On 2020-01-28 17:49, Jesus Salgado wrote:

I totally overlooked the foreignKey point (!) with the table reference and it is exactly what I was looking for in a valid VOTable. I am not sure why this is not used more often.

It would be interesting to know why Dave, Pierre and Francois think that it would be more complicated as, in principle, any application would only try to read the main results table and only "clever" applications would need to read the filter characterization. I think this could be because you need to save in memory the filters table to use it for the second table (?)

On 2020-01-29 07:55, NEBOT GOMEZ-MORAN Ada (OBS) wrote:

I forgot to answer the question you (Jesus) asked about referencing GROUPs. There are two ways: FIELDref to the columns, or from the column to the GROUP by using ref=ID.

In this proposal I used the second case in agreement to how the elements COOSYS and TIMESYS are referenced. This allows the element to be defined externally if we find consensus. This element could be used for SED annotation as well, which is a plus for having it as external element of a time series. It’s scope is broader.

Although there seems to be a solution for referencing rows, it is unclear right now for me how to annotate that and unclear the time line for applications to work around it. Perhaps we should propose this multiple table for now. This is in line with what I wrote in the note. We know there is a possible solution, but it looks a bit more complicated.

In any case, I propose we add this point to the discussion for the Tech forum. That would allow others to contribute to the discussion.

Also, I would like to involve a broader community so I think it would be good to move this Note to GitHub for a collaborative work and send an email to the TDIG. This can be done now, unless you see some reason why not to. I can add there the issues we have talked about, and possible solutions and then wait to see reactions.

On 2020-01-29 09:18, Jesus Salgado wrote:

Fully clear. It makes total sense.

On 2020-02-02 23:11, François Bonnarel wrote:

I sent you an example which is made of a couple of changes inside Ada's approach.

I made some inputs coming from cab-msd, mainly the fact that a TimeSeries is attached to a source (or a target, bu this makes bo real difference)

A dummy simple ScalarTimeSeries model is assumed and should be proposed with the note

Le 28/01/2020 à 18:18, Laurent Michel a écrit :

> * It is stated nowhere that the VOTable is a TS. I think that, if we
> have to move toward VOTable 1.5, it would be nice to reserve a little
> GROUP (or something) to say what is in the VOTable.

I added a GROUP derived from cabb-msd Laurent.

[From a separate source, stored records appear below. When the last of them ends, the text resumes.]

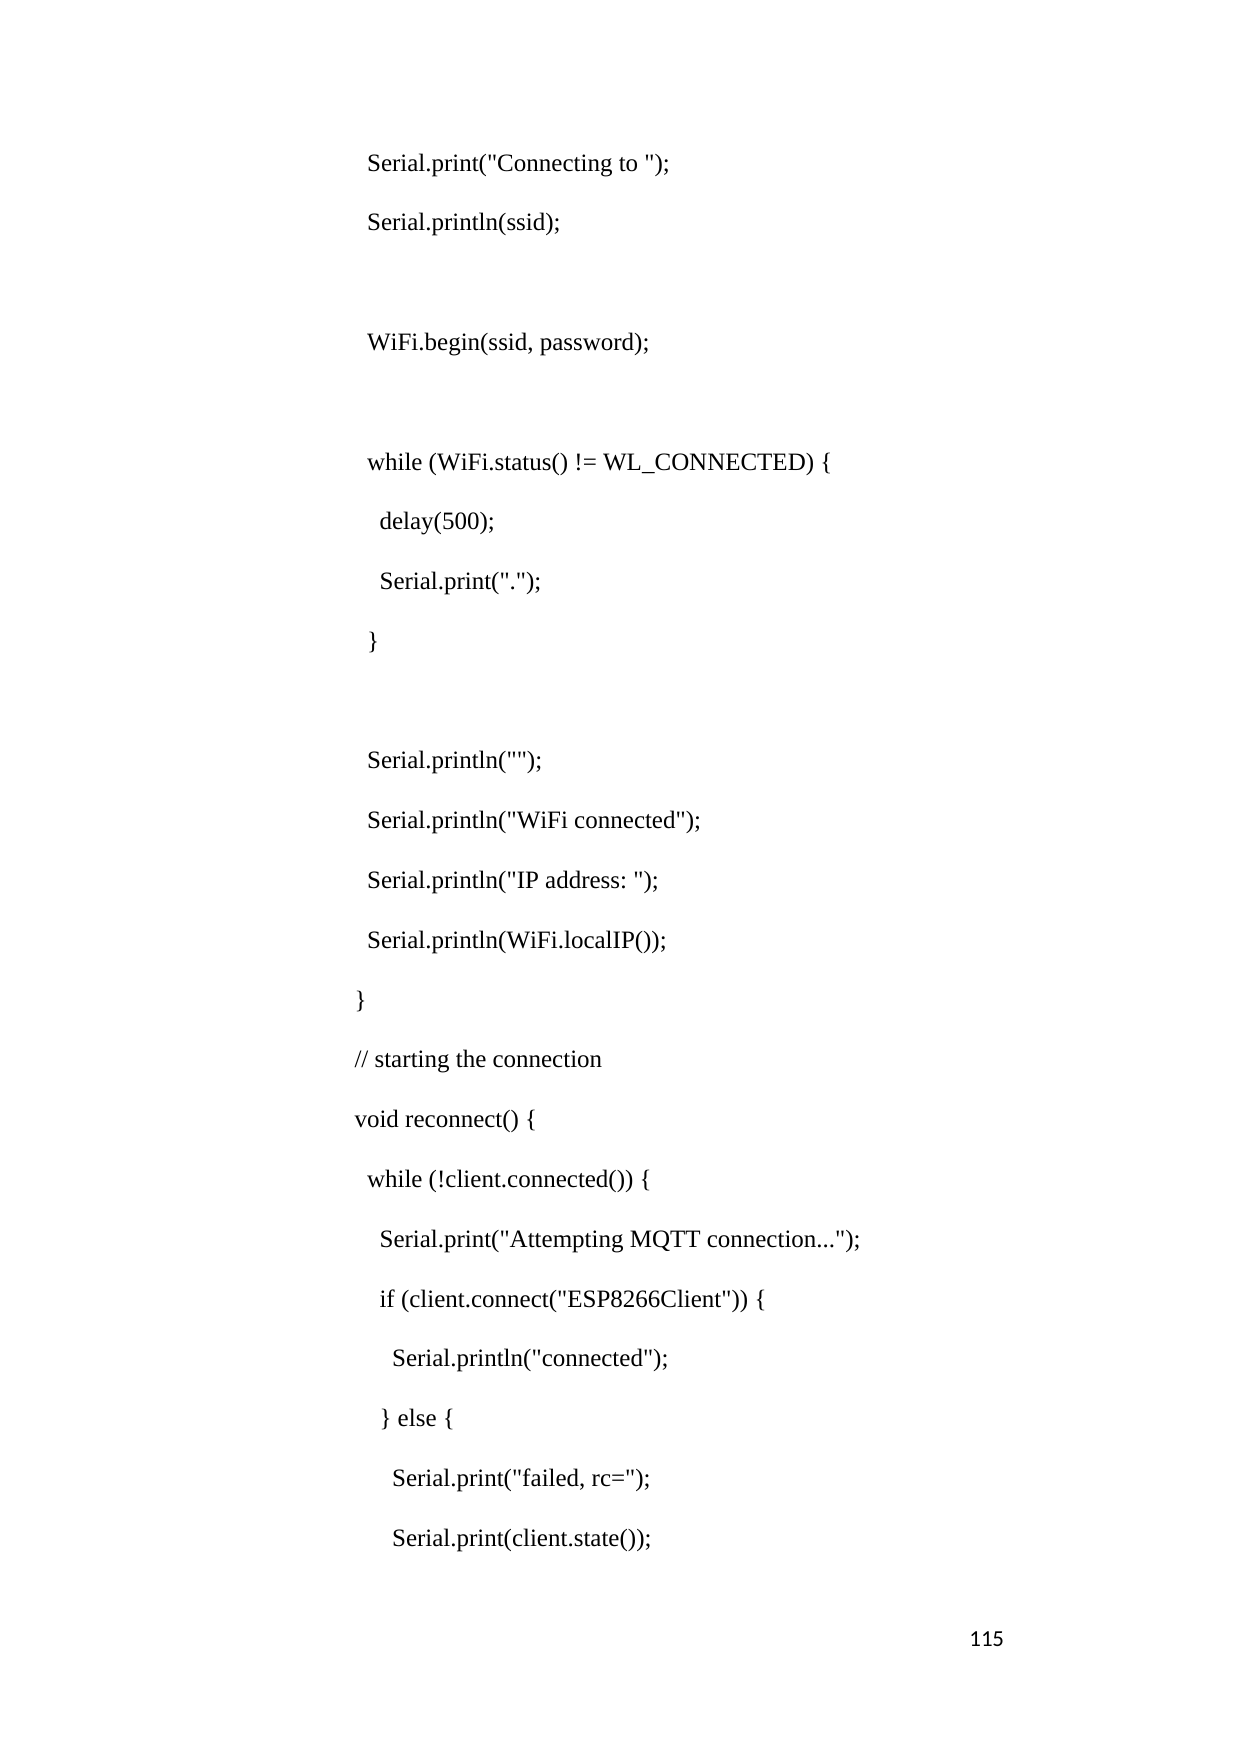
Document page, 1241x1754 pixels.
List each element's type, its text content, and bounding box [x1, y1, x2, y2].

text Serial.println("WiFi connected"); [354, 805, 1004, 834]
text void reconnect() { [354, 1104, 1004, 1133]
text Serial.print("Connecting to "); [354, 148, 1004, 176]
text while (WiFi.status() != WL_CONNECTED) { [354, 447, 1004, 475]
text while (!client.connected()) { [354, 1164, 1004, 1193]
text Serial.println(WiFi.localIP()); [354, 925, 1004, 954]
text } [354, 626, 1004, 655]
text Serial.println(ssid); [354, 207, 1004, 236]
text Serial.println("IP address: "); [354, 865, 1004, 894]
text Serial.println(""); [354, 746, 1004, 774]
text Serial.print(client.state()); [354, 1523, 1004, 1552]
text Serial.print("failed, rc="); [354, 1463, 1004, 1492]
text delay(500); [354, 506, 1004, 535]
text // starting the connection [354, 1044, 1004, 1073]
text WiFi.begin(ssid, password); [354, 327, 1004, 356]
text } [354, 985, 1004, 1013]
text } else { [354, 1403, 1004, 1432]
text Serial.println("connected"); [354, 1343, 1004, 1372]
text if (client.connect("ESP8266Client")) { [354, 1284, 1004, 1312]
text Serial.print("."); [354, 566, 1004, 595]
text Serial.print("Attempting MQTT connection..."); [354, 1224, 1004, 1253]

> * There is no way to clearly identify wich the TIME column is the
> independent axis (see bellow).

An attribute of the ScalarTimeSeries model can say that. It is rendered here by a utype

> * The proposed syntax cannot deal with table mixing time data with
> different filters or attached to different sources.

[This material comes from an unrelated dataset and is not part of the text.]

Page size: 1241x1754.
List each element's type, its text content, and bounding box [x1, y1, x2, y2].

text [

Yes this requires indexation and joints on some columns. See my answer to Jesus tommorrow.

> * The links between model and data goes from the FIELD to the GROUP.
> So, to retrieve the TIME column of a TS, we have to look for all
> FIELDS pointing to TIMSYS and to infer which one the good one.

I think reference to TIMESYS is to find out the Time frame used for the time column. It should not be the only thing to identify the time column.

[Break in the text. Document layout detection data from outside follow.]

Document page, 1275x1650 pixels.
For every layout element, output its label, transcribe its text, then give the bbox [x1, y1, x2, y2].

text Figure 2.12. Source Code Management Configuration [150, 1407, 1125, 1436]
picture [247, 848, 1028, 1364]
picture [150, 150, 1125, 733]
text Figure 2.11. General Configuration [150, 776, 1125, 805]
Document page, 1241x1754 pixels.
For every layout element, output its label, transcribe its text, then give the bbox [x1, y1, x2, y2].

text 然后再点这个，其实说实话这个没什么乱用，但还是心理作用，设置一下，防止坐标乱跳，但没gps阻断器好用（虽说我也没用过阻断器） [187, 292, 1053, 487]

> * GROUP éléments or attributes provide no way to filter or to group
> data by filter or by source ID or whatever. This would be difficult to
> implement for the same reason as above: semantic links from data to
> annotation.

Yes, this requires additional indexing mechanism.

> * GROUP are attached to one table and couldn’t see data out of that
> table.

Although it's probably the most common usage, GROUPS can however be defined outside TABLES and even outside RESOUCES according to the xml schema. So ....

> My feeling is that it would be a mistake to push the GROUP approach
> beyond what it has been designed for. Just limit the scope of the note
> to simplest cases and let the door open for something else for more
> complex situations.

Yes I agree . More complex situations like TimeSeries of objects more complex than a couple of scalar parameters require your approach.